▸ **WHAT YOU WILL DO**
Only the lines below from the one containing "- admitted to" through the one containing "- analysis volume" belong in the answer, set down exactly, with the pictures left out.

▸ **INPUT RECORDS**
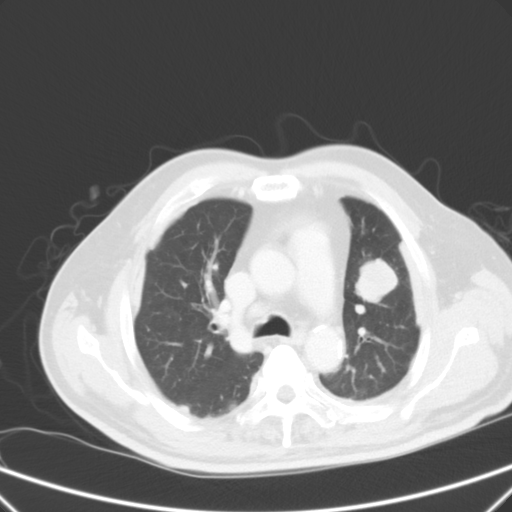
Chest CT, one axial slice; 120 kVp; intravenous contrast given; lung window (W 1500 / L -600 HU); 5 mm slice thickness; 512 × 512 image matrix. Patient: male, 66 years. Case-level facts recorded for this patient, not image findings: clinical TNM (as recorded): T1c N3 M1a.
Outlined on this slice (rectangle marked by the reading radiologist):
- lung tumour (recorded histology: squamous cell carcinoma): box from (x=350, y=258) to (x=402, y=309) px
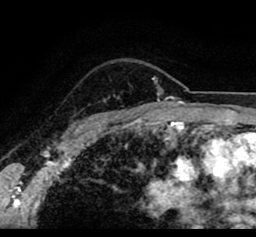
Breast MRI (dynamic contrast-enhanced), one axial slice; position 68 of 80 along the scan axis; cropped to one breast; dynamic contrast-enhanced series, time point 2 of 8 at this slice position (early post-contrast); 1.5 T; TE 2.6 ms, TR 5.6 ms; 2 mm slice thickness; 256 × 237 image matrix, field of view 170 × 157 mm. Female patient.
Outlined on this slice (semi-automatically segmented with operator editing):
- enhancing-tissue mask used for the functional tumour volume (all voxels passing the contrast-enhancement thresholds inside the analysis volume; usually the tumour): bounding box (x1, y1, x2, y2) in pixels: (33, 64, 255, 78)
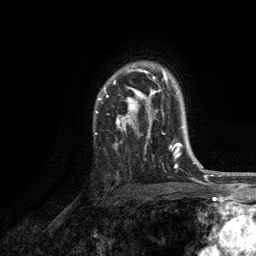
Breast MRI, one axial slice. Position 88 of 134 along the scan axis. Cropped to one breast. Dynamic contrast-enhanced series, time point 2 of 6 at this slice position (early post-contrast). 3 T. TE 2.8 ms, TR 7.5 ms. 1.2 mm slice thickness. 256 × 256 image matrix, field of view 175 × 175 mm. Female patient.
Annotated regions visible in this slice (semi-automatically segmented with operator editing):
- enhancing-tissue mask used for the functional tumour volume (all voxels passing the contrast-enhancement thresholds inside the analysis volume; usually the tumour): bounding box <96,65,171,149> (left, top, right, bottom; pixels)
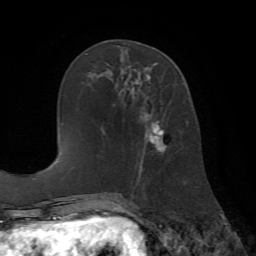
Breast MRI (dynamic contrast-enhanced), one axial slice; slice 26 of 72 in the series (ordered by position); cropped to one breast; dynamic contrast-enhanced series, time point 2 of 7 at this slice position (early post-contrast); 1.5 T; TE 4.2 ms, TR 8.7 ms; 2.2 mm slice thickness; 256 × 256 image matrix, field of view 180 × 180 mm. Female patient.
Annotated regions visible in this slice (semi-automatically segmented with operator editing):
- enhancing-tissue mask used for the functional tumour volume (all voxels passing the contrast-enhancement thresholds inside the analysis volume; usually the tumour): bounding box <137,74,167,182> (left, top, right, bottom; pixels)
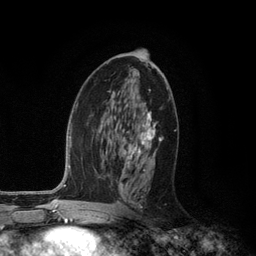
Breast MRI (dynamic contrast-enhanced), one axial slice. Slice 63 of 134 in the series (ordered by position). Cropped to one breast. Dynamic contrast-enhanced series, time point 2 of 6 at this slice position (early post-contrast). 3 T. TE 2.8 ms, TR 7.3 ms. 256 × 256 image matrix, field of view 180 × 180 mm. Female patient.
Outlined on this slice (semi-automatically segmented with operator editing):
- enhancing-tissue mask used for the functional tumour volume (all voxels passing the contrast-enhancement thresholds inside the analysis volume; usually the tumour): box from (x=125, y=90) to (x=161, y=208) px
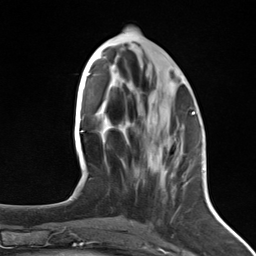
Breast MRI (dynamic contrast-enhanced), one axial slice. Slice 57 of 124 in the series (ordered by position). Cropped to one breast. Dynamic contrast-enhanced series, time point 2 of 7 at this slice position (early post-contrast). 3 T. TE 1.8 ms, TR 4.7 ms. 256 × 256 image matrix, field of view 150 × 150 mm. Female patient.
Outlined on this slice (semi-automatic segmentation, software-assisted and operator-edited):
- enhancing-tissue mask used for the functional tumour volume (all voxels passing the contrast-enhancement thresholds inside the analysis volume; usually the tumour): box from (x=157, y=113) to (x=192, y=153) px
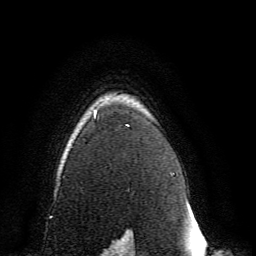
Breast MRI, one axial slice. Position 112 of 134 along the scan axis. Cropped to one breast. Dynamic contrast-enhanced series, time point 2 of 6 at this slice position (early post-contrast). 3 T. TE 4.6 ms, TR 8.8 ms. 256 × 256 image matrix, field of view 200 × 200 mm. Female patient.
Outlined on this slice (semi-automatically segmented with operator editing):
- enhancing-tissue mask used for the functional tumour volume (all voxels passing the contrast-enhancement thresholds inside the analysis volume; usually the tumour): box from (x=63, y=111) to (x=131, y=239) px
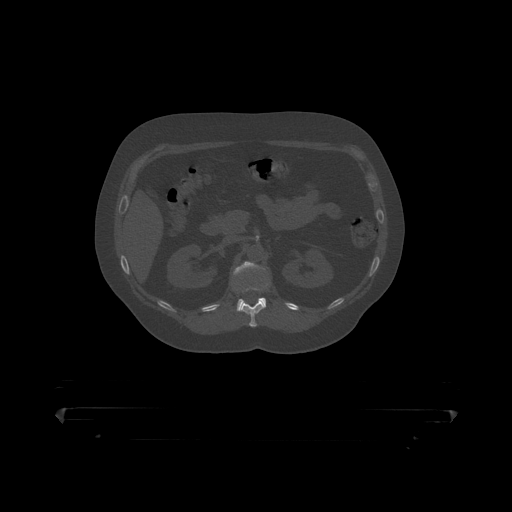
CT including the spine, one axial slice. Slice 159 of 390 in the series (ordered by position). Bone window (W 1800 / L 400 HU). 1.25 mm slice thickness. 512 × 512 image matrix, field of view 650 × 650 mm. Patient: male, 60 years. From the clinical record (not read from this slice): primary cancer: prostate.
Annotated regions visible in this slice (semi-automatic segmentation, software-assisted and operator-edited):
- L1 vertebra: bounding box <233,262,269,314> (left, top, right, bottom; pixels)
- T12 vertebra: <234,280,271,319>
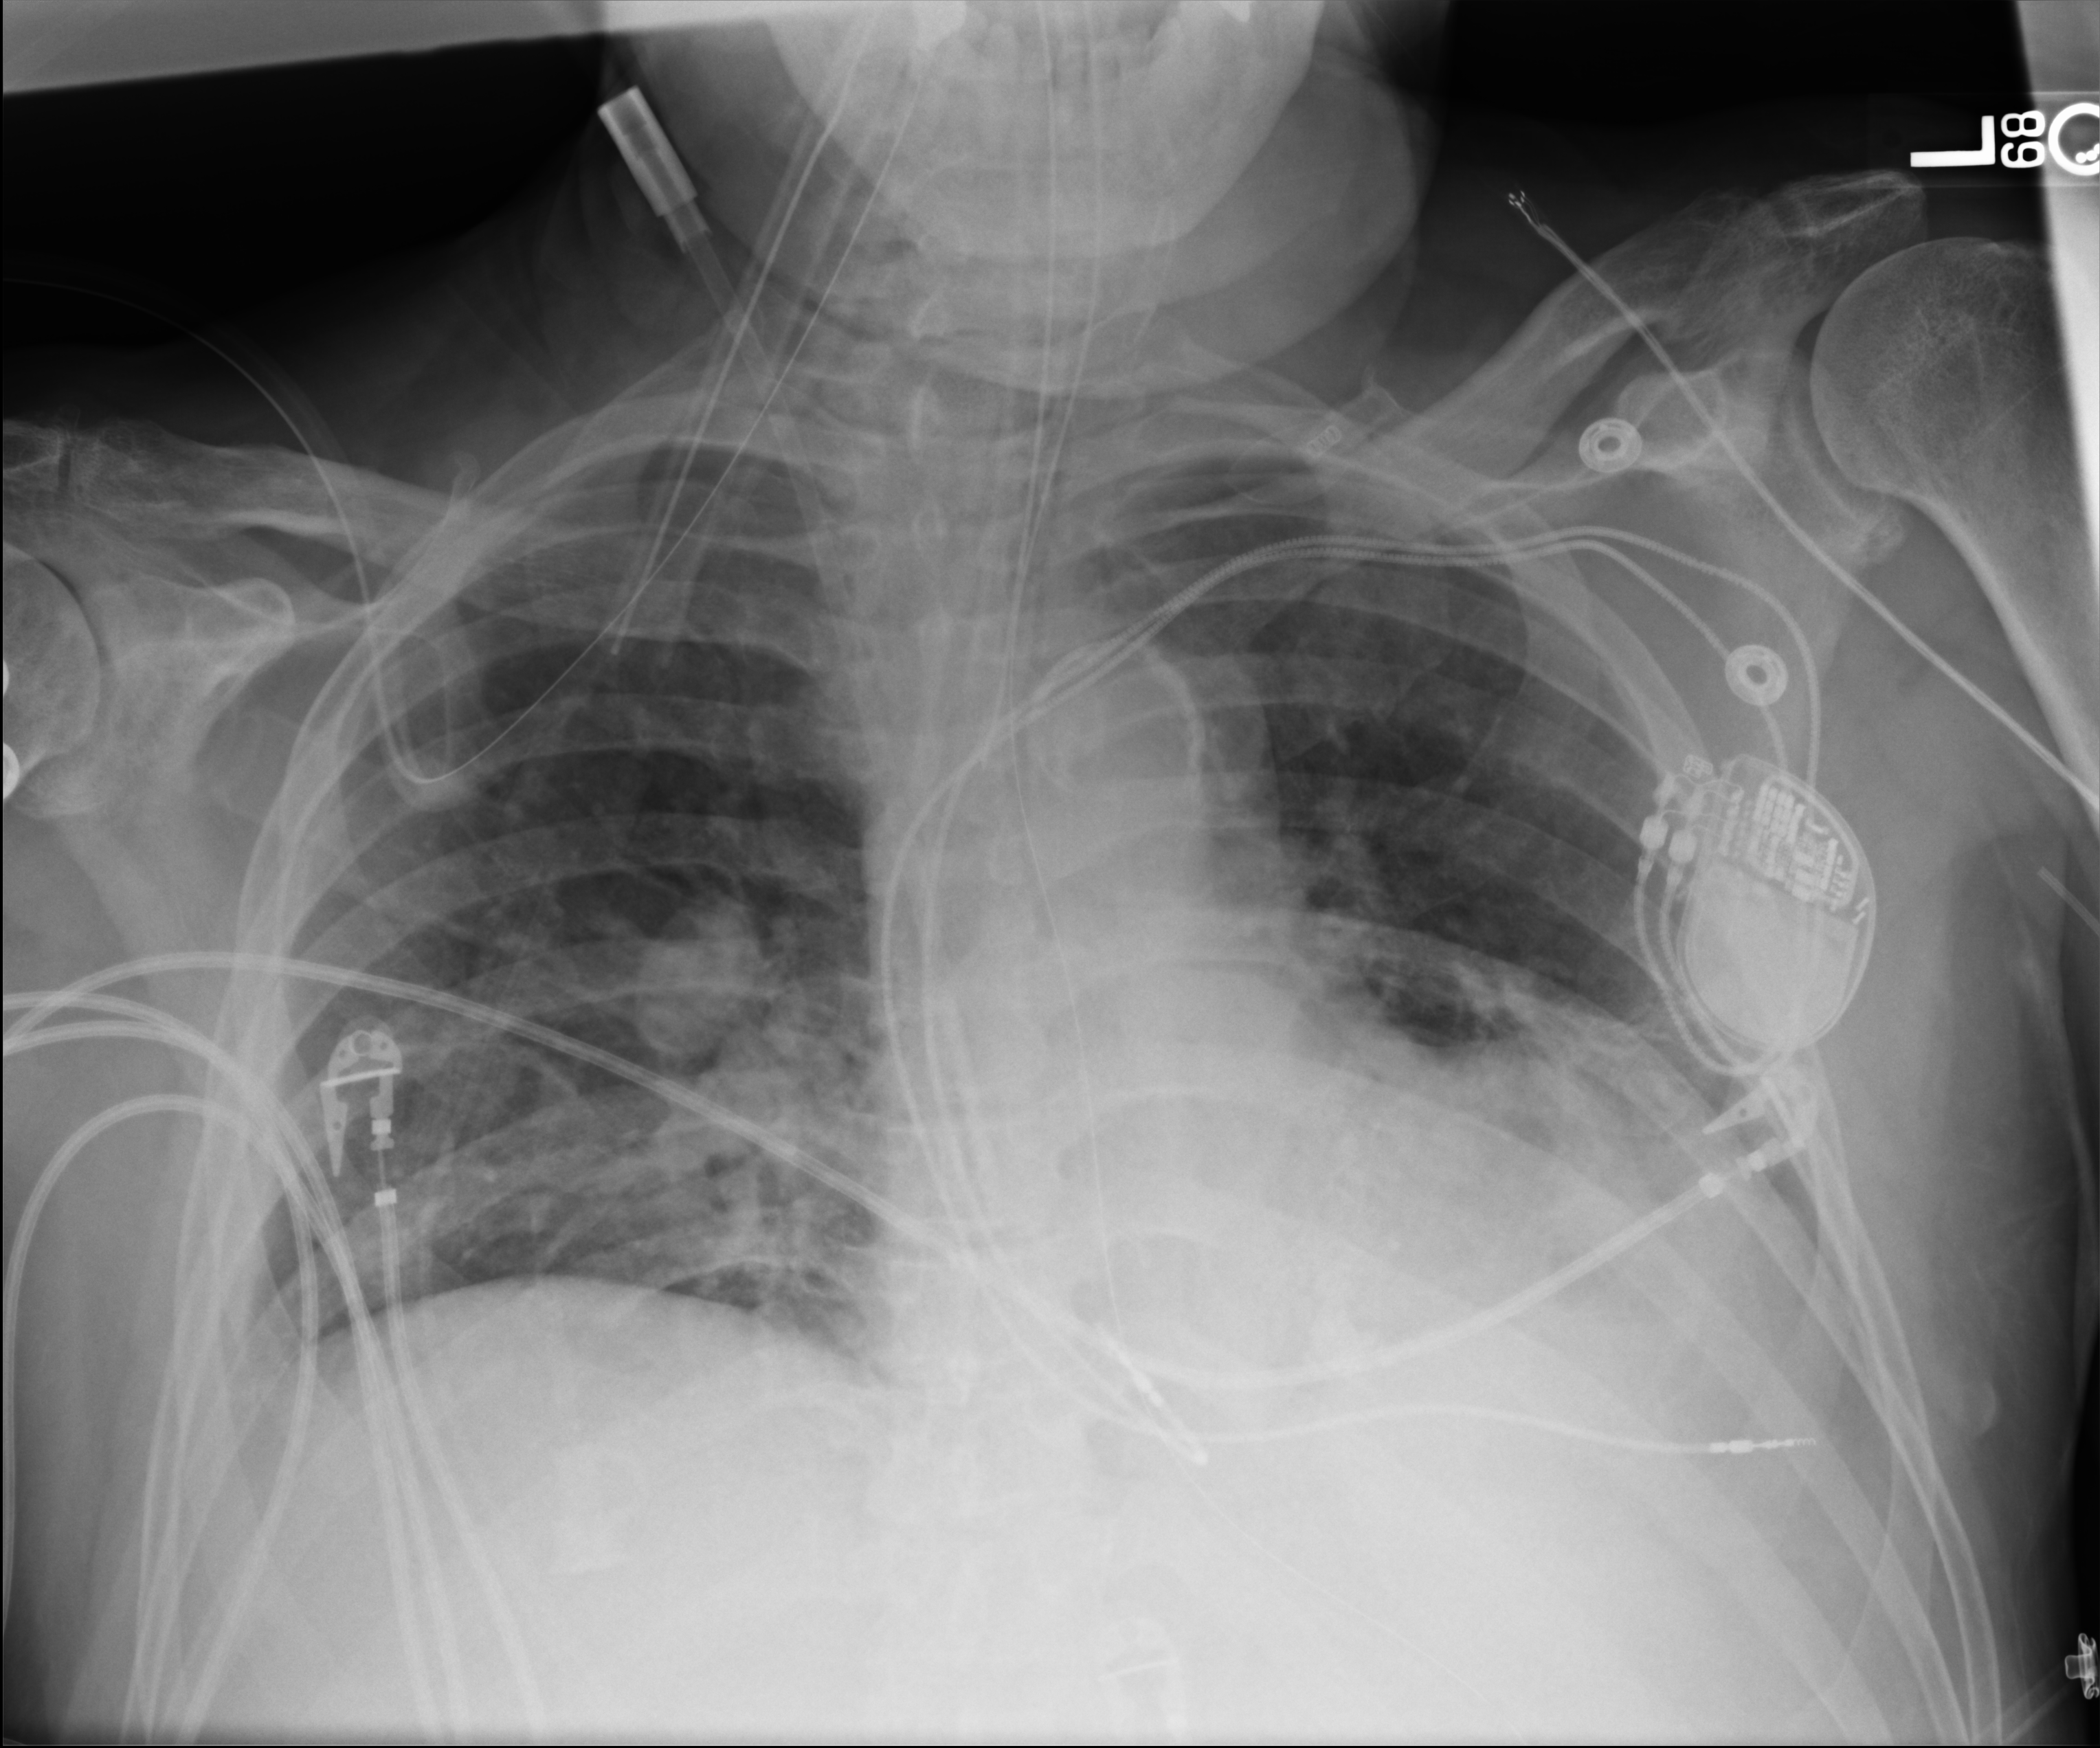
Portable chest radiograph; anteroposterior (AP) projection. Male patient hospitalised with COVID-19, age 60–74 years.
Hospital-stay facts (about this admission, not read from this image; timing relative to this image not recorded):
- length of hospital stay: 41 days
- admitted to intensive care during this hospital stay: yes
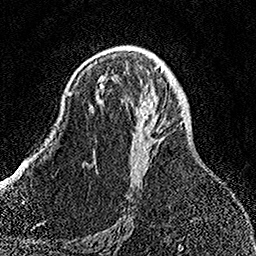
Breast MRI, one axial slice; slice 91 of 158 in the series (ordered by position); cropped to one breast; dynamic contrast-enhanced series, time point 2 of 7 at this slice position (early post-contrast); 1.5 T; TE 3.5 ms, TR 7.2 ms; 256 × 256 image matrix. Female patient.
Outlined on this slice (semi-automatically segmented with operator editing):
- enhancing-tissue mask used for the functional tumour volume (all voxels passing the contrast-enhancement thresholds inside the analysis volume; usually the tumour): bounding box [x1, y1, x2, y2] px = [92, 60, 154, 166]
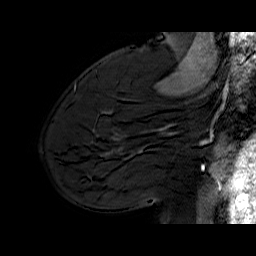
Breast MRI (dynamic contrast-enhanced), one sagittal slice. Slice 44 of 70 in the series (ordered by position). Dynamic contrast-enhanced series, time point 2 of 6 at this slice position (early post-contrast). 1.5 T. TE 6.5 ms, TR 33 ms. 4 mm slice thickness. 256 × 256 image matrix, field of view 200 × 200 mm. Female patient. Case-level facts recorded for this patient, not image findings: setting: breast cancer imaged before/during neoadjuvant chemotherapy; receptor status: HER2-positive.
Outlined on this slice (semi-automatically segmented with operator editing):
- analysis volume of interest (the breast-tissue region the enhancement analysis was run in; not a lesion): bounding box <113,112,174,170> (left, top, right, bottom; pixels)
- tumour enhancement mask (voxels above the 100 % enhancement threshold inside the analysis volume of interest): <163,124,174,134>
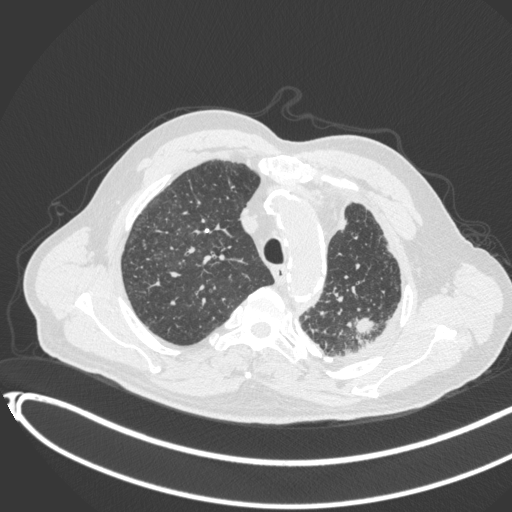
Chest CT, one axial slice; slice 337 of 451 in the series (ordered by position); 120 kVp; lung window (W 1500 / L -600 HU); 1 mm slice thickness; 512 × 512 image matrix, field of view 400 × 400 mm. Male patient, age 78 years. Case-level facts recorded for this patient, not image findings: clinical TNM (as recorded): T1c N0 M1.
Outlined on this slice (bounding box drawn by a radiologist):
- lung tumour (recorded histology: adenocarcinoma): bounding box [x1, y1, x2, y2] px = [346, 312, 382, 341]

▸ **RESULT OF THIS TASK**
- admitted to intensive care during this hospital stay: yes
Breast MRI, one axial slice; slice 91 of 158 in the series (ordered by position); cropped to one breast; dynamic contrast-enhanced series, time point 2 of 7 at this slice position (early post-contrast); 1.5 T; TE 3.5 ms, TR 7.2 ms; 256 × 256 image matrix. Female patient.
Outlined on this slice (semi-automatically segmented with operator editing):
- enhancing-tissue mask used for the functional tumour volume (all voxels passing the contrast-enhancement thresholds inside the analysis volume; usually the tumour): bounding box [x1, y1, x2, y2] px = [92, 60, 154, 166]
Breast MRI (dynamic contrast-enhanced), one sagittal slice. Slice 44 of 70 in the series (ordered by position). Dynamic contrast-enhanced series, time point 2 of 6 at this slice position (early post-contrast). 1.5 T. TE 6.5 ms, TR 33 ms. 4 mm slice thickness. 256 × 256 image matrix, field of view 200 × 200 mm. Female patient. Case-level facts recorded for this patient, not image findings: setting: breast cancer imaged before/during neoadjuvant chemotherapy; receptor status: HER2-positive.
Outlined on this slice (semi-automatically segmented with operator editing):
- analysis volume of interest (the breast-tissue region the enhancement analysis was run in; not a lesion): bounding box <113,112,174,170> (left, top, right, bottom; pixels)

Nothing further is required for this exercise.